**** Source material ****
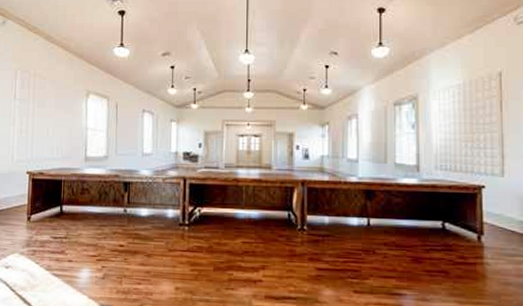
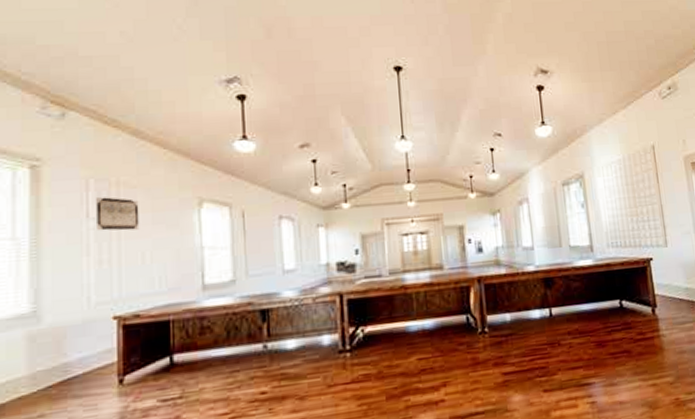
map: none [20,84,47,110] -> present [96,197,140,231]

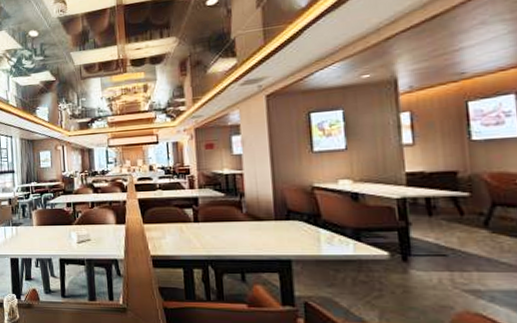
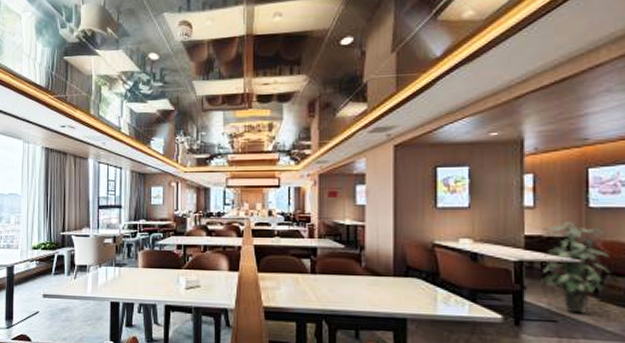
indoor plant: none [424,155,500,247] -> present [541,221,610,314]

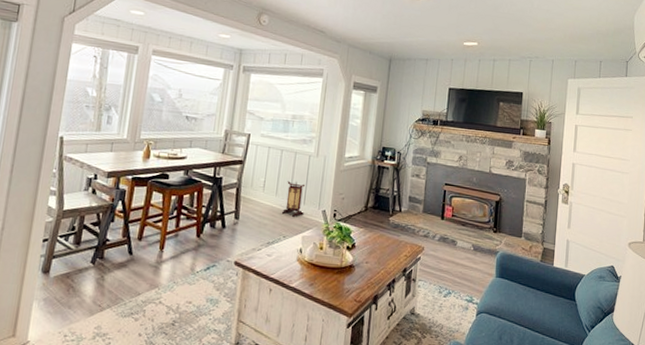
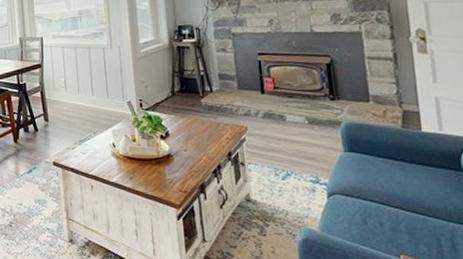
lantern: present [281,181,306,217] -> none [87,77,109,112]

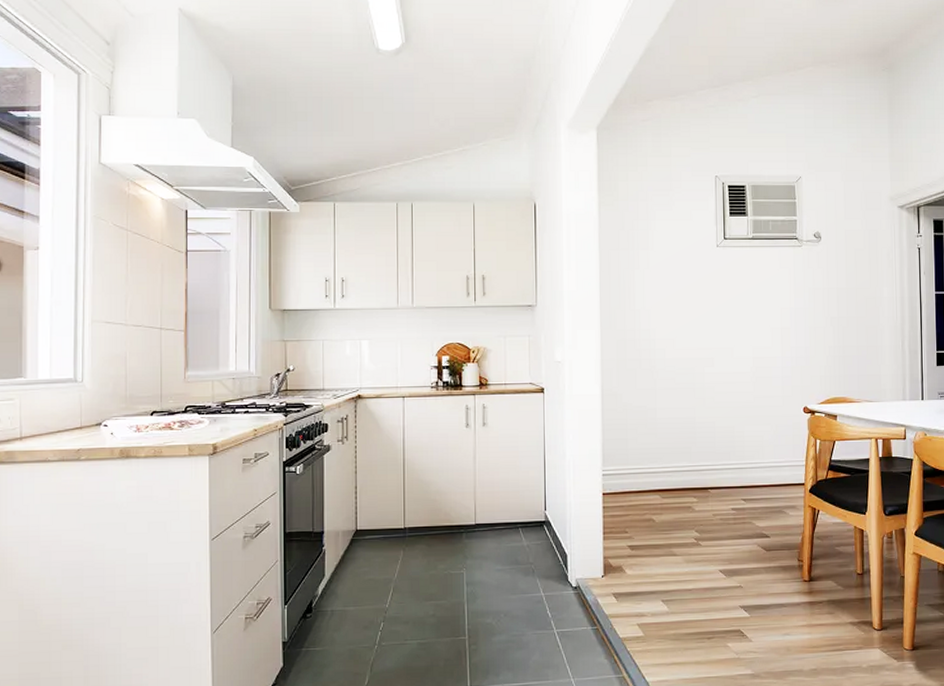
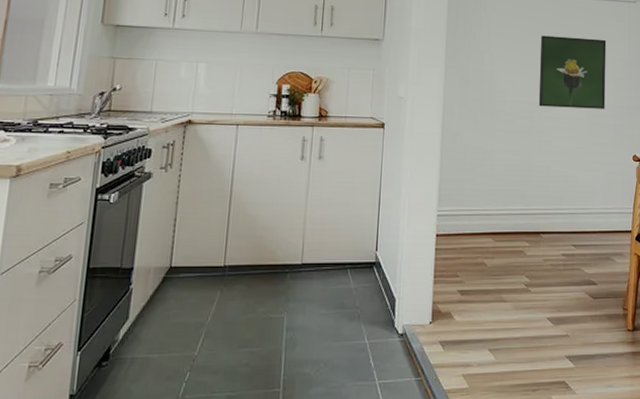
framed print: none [698,288,772,363] -> present [538,35,606,109]

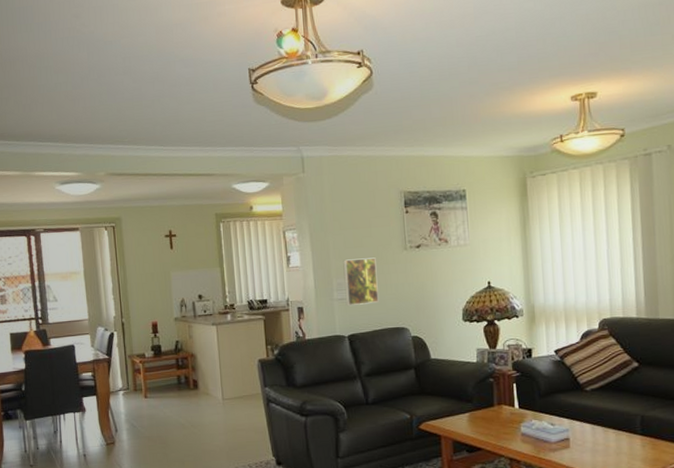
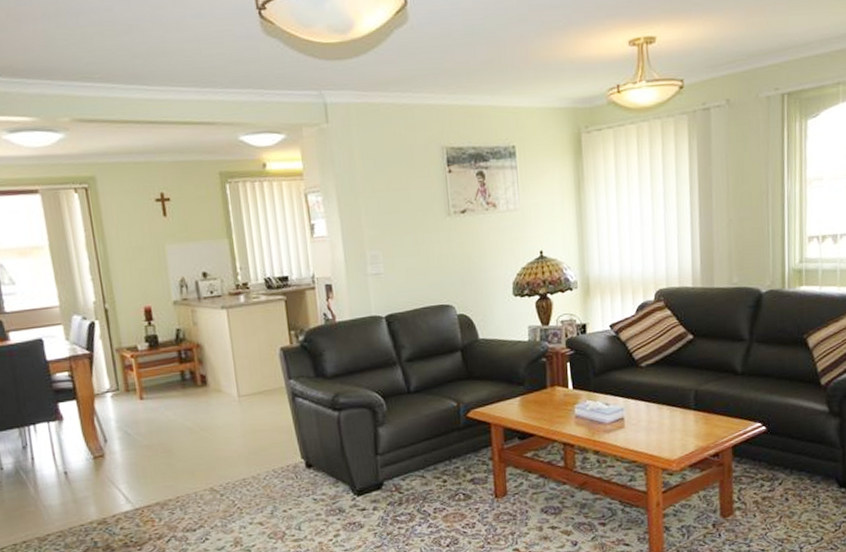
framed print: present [343,257,379,306] -> none [377,225,420,282]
****
State how many lines in the preceding material contain the word "print", and give nothing else.

■ **Written solution**
2